▸ Request
With pictures removed, print the listing exactly.

─── Records to use ───

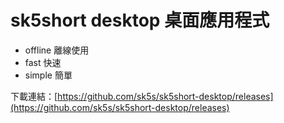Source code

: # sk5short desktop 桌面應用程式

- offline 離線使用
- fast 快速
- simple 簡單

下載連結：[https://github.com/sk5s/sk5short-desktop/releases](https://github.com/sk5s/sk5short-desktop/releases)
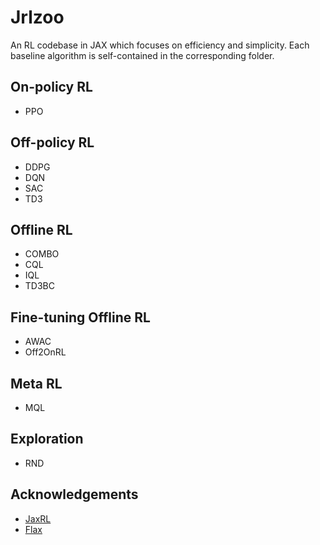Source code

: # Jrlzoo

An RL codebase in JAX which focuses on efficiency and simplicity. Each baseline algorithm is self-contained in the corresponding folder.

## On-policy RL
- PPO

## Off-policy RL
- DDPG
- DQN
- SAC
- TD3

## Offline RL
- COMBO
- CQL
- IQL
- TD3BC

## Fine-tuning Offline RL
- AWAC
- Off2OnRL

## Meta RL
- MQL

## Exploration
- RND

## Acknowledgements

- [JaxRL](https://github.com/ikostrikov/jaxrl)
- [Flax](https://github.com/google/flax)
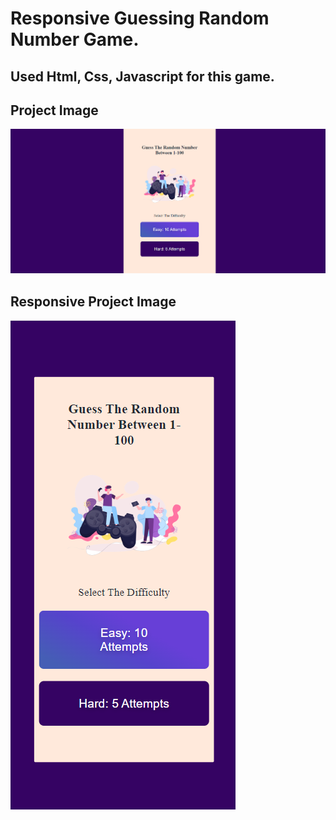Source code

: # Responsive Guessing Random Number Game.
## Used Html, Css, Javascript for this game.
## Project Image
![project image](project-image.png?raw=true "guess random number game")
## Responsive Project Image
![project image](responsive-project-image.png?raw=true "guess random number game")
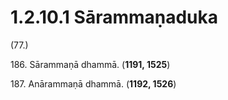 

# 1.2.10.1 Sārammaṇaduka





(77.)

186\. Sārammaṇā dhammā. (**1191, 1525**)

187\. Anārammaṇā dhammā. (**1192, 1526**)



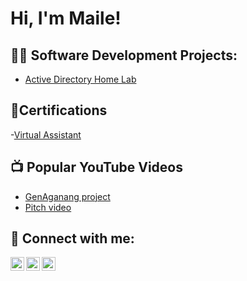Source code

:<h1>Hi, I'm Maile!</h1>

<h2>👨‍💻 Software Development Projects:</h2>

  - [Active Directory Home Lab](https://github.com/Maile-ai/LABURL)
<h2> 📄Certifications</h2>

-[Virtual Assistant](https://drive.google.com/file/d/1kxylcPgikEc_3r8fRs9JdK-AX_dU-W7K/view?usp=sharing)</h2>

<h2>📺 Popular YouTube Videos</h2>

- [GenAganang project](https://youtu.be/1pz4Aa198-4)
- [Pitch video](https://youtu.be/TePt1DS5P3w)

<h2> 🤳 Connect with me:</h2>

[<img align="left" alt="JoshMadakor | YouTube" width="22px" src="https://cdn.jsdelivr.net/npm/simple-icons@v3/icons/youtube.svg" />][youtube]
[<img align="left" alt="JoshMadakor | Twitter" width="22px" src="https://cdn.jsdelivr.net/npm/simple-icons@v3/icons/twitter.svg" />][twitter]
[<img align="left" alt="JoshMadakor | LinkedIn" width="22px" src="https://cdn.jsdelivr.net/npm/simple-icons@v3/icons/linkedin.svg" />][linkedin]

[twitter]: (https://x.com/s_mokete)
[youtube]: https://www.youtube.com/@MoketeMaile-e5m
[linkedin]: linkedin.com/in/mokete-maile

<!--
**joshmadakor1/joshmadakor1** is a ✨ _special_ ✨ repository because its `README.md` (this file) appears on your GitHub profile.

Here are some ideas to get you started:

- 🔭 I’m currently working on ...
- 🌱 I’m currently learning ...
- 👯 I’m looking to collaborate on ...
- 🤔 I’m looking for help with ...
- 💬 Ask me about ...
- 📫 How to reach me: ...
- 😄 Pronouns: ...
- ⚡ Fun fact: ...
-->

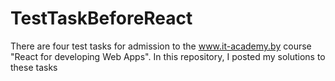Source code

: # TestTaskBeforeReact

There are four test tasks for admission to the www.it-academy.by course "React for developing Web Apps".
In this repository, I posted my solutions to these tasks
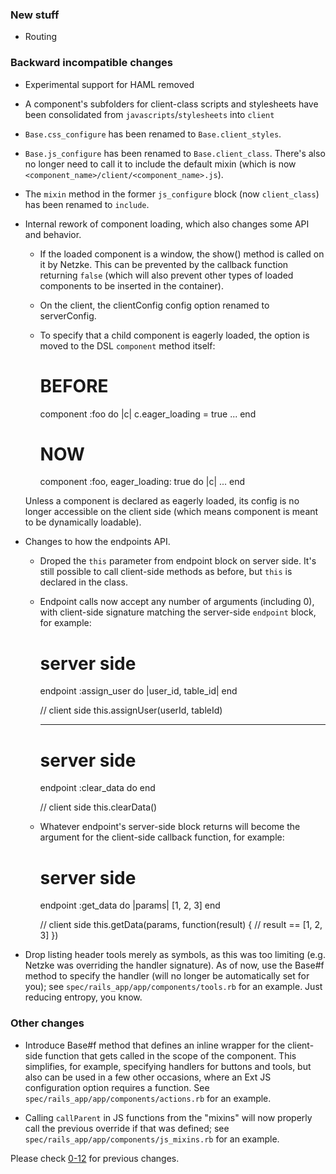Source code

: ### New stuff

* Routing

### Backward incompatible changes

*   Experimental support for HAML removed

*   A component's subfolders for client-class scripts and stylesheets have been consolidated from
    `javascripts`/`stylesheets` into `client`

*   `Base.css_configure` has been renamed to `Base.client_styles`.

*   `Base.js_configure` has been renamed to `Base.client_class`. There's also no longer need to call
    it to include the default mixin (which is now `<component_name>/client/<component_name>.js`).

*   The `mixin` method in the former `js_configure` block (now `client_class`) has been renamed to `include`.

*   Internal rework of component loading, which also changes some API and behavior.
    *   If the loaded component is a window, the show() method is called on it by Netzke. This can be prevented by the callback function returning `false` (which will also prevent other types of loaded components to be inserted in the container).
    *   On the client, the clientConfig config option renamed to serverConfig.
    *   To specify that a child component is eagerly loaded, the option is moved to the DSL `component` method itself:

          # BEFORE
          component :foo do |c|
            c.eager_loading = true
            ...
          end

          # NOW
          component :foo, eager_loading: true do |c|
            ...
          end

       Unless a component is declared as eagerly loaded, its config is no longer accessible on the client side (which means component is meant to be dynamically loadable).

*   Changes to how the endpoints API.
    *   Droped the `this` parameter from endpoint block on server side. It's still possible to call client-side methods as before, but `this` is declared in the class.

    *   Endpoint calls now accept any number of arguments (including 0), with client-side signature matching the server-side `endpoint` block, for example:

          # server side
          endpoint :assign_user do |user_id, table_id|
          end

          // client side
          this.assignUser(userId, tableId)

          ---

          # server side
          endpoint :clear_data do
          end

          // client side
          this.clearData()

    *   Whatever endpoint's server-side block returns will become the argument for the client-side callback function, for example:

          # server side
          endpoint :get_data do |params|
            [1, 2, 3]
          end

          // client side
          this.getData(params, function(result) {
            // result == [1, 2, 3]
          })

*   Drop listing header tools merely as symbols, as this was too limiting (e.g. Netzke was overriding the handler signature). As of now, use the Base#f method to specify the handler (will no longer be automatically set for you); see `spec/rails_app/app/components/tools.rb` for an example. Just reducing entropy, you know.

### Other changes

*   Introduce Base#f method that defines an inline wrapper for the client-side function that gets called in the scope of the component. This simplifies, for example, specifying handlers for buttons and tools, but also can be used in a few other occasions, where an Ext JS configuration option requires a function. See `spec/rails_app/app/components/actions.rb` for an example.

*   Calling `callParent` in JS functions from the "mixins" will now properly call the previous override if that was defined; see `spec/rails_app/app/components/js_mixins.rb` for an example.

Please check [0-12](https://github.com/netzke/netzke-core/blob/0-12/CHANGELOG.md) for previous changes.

───

▸ Output of the exercise
Source code

: # sk5short desktop 桌面應用程式

- offline 離線使用
- fast 快速
- simple 簡單

下載連結：[https://github.com/sk5s/sk5short-desktop/releases](https://github.com/sk5s/sk5short-desktop/releases)
Source code

: # Jrlzoo

An RL codebase in JAX which focuses on efficiency and simplicity. Each baseline algorithm is self-contained in the corresponding folder.

## On-policy RL
- PPO

## Off-policy RL
- DDPG
- DQN
- SAC
- TD3

## Offline RL
- COMBO
- CQL
- IQL
- TD3BC

## Fine-tuning Offline RL
- AWAC
- Off2OnRL

## Meta RL
- MQL

## Exploration
- RND

## Acknowledgements

- [JaxRL](https://github.com/ikostrikov/jaxrl)
- [Flax](https://github.com/google/flax)
Source code

: # Responsive Guessing Random Number Game.
## Used Html, Css, Javascript for this game.
## Project Image
![project image](project-image.png?raw=true "guess random number game")
## Responsive Project Image
![project image](responsive-project-image.png?raw=true "guess random number game")

# 1.2.10.1 Sārammaṇaduka





(77.)

186\. Sārammaṇā dhammā. (**1191, 1525**)

187\. Anārammaṇā dhammā. (**1192, 1526**)



Source code

:<h1>Hi, I'm Maile!</h1>

<h2>👨‍💻 Software Development Projects:</h2>

  - [Active Directory Home Lab](https://github.com/Maile-ai/LABURL)
<h2> 📄Certifications</h2>

-[Virtual Assistant](https://drive.google.com/file/d/1kxylcPgikEc_3r8fRs9JdK-AX_dU-W7K/view?usp=sharing)</h2>

<h2>📺 Popular YouTube Videos</h2>

- [GenAganang project](https://youtu.be/1pz4Aa198-4)
- [Pitch video](https://youtu.be/TePt1DS5P3w)

<h2> 🤳 Connect with me:</h2>

[<img align="left" alt="JoshMadakor | YouTube" width="22px" src="https://cdn.jsdelivr.net/npm/simple-icons@v3/icons/youtube.svg" />][youtube]
[<img align="left" alt="JoshMadakor | Twitter" width="22px" src="https://cdn.jsdelivr.net/npm/simple-icons@v3/icons/twitter.svg" />][twitter]
[<img align="left" alt="JoshMadakor | LinkedIn" width="22px" src="https://cdn.jsdelivr.net/npm/simple-icons@v3/icons/linkedin.svg" />][linkedin]

[twitter]: (https://x.com/s_mokete)
[youtube]: https://www.youtube.com/@MoketeMaile-e5m
[linkedin]: linkedin.com/in/mokete-maile

<!--
**joshmadakor1/joshmadakor1** is a ✨ _special_ ✨ repository because its `README.md` (this file) appears on your GitHub profile.

Here are some ideas to get you started:

- 🔭 I’m currently working on ...
- 🌱 I’m currently learning ...
- 👯 I’m looking to collaborate on ...
- 🤔 I’m looking for help with ...
- 💬 Ask me about ...
- 📫 How to reach me: ...
- 😄 Pronouns: ...
- ⚡ Fun fact: ...
-->

Source code

: # TestTaskBeforeReact

There are four test tasks for admission to the www.it-academy.by course "React for developing Web Apps".
In this repository, I posted my solutions to these tasks
Source code

: ### New stuff

* Routing

### Backward incompatible changes

*   Experimental support for HAML removed

*   A component's subfolders for client-class scripts and stylesheets have been consolidated from
    `javascripts`/`stylesheets` into `client`

*   `Base.css_configure` has been renamed to `Base.client_styles`.

*   `Base.js_configure` has been renamed to `Base.client_class`. There's also no longer need to call
    it to include the default mixin (which is now `<component_name>/client/<component_name>.js`).

*   The `mixin` method in the former `js_configure` block (now `client_class`) has been renamed to `include`.

*   Internal rework of component loading, which also changes some API and behavior.
    *   If the loaded component is a window, the show() method is called on it by Netzke. This can be prevented by the callback function returning `false` (which will also prevent other types of loaded components to be inserted in the container).
    *   On the client, the clientConfig config option renamed to serverConfig.
    *   To specify that a child component is eagerly loaded, the option is moved to the DSL `component` method itself:

          # BEFORE
          component :foo do |c|
            c.eager_loading = true
            ...
          end

          # NOW
          component :foo, eager_loading: true do |c|
            ...
          end

       Unless a component is declared as eagerly loaded, its config is no longer accessible on the client side (which means component is meant to be dynamically loadable).

*   Changes to how the endpoints API.
    *   Droped the `this` parameter from endpoint block on server side. It's still possible to call client-side methods as before, but `this` is declared in the class.

    *   Endpoint calls now accept any number of arguments (including 0), with client-side signature matching the server-side `endpoint` block, for example:

          # server side
          endpoint :assign_user do |user_id, table_id|
          end

          // client side
          this.assignUser(userId, tableId)

          ---

          # server side
          endpoint :clear_data do
          end

          // client side
          this.clearData()

    *   Whatever endpoint's server-side block returns will become the argument for the client-side callback function, for example:

          # server side
          endpoint :get_data do |params|
            [1, 2, 3]
          end

          // client side
          this.getData(params, function(result) {
            // result == [1, 2, 3]
          })

*   Drop listing header tools merely as symbols, as this was too limiting (e.g. Netzke was overriding the handler signature). As of now, use the Base#f method to specify the handler (will no longer be automatically set for you); see `spec/rails_app/app/components/tools.rb` for an example. Just reducing entropy, you know.

### Other changes

*   Introduce Base#f method that defines an inline wrapper for the client-side function that gets called in the scope of the component. This simplifies, for example, specifying handlers for buttons and tools, but also can be used in a few other occasions, where an Ext JS configuration option requires a function. See `spec/rails_app/app/components/actions.rb` for an example.

*   Calling `callParent` in JS functions from the "mixins" will now properly call the previous override if that was defined; see `spec/rails_app/app/components/js_mixins.rb` for an example.

Please check [0-12](https://github.com/netzke/netzke-core/blob/0-12/CHANGELOG.md) for previous changes.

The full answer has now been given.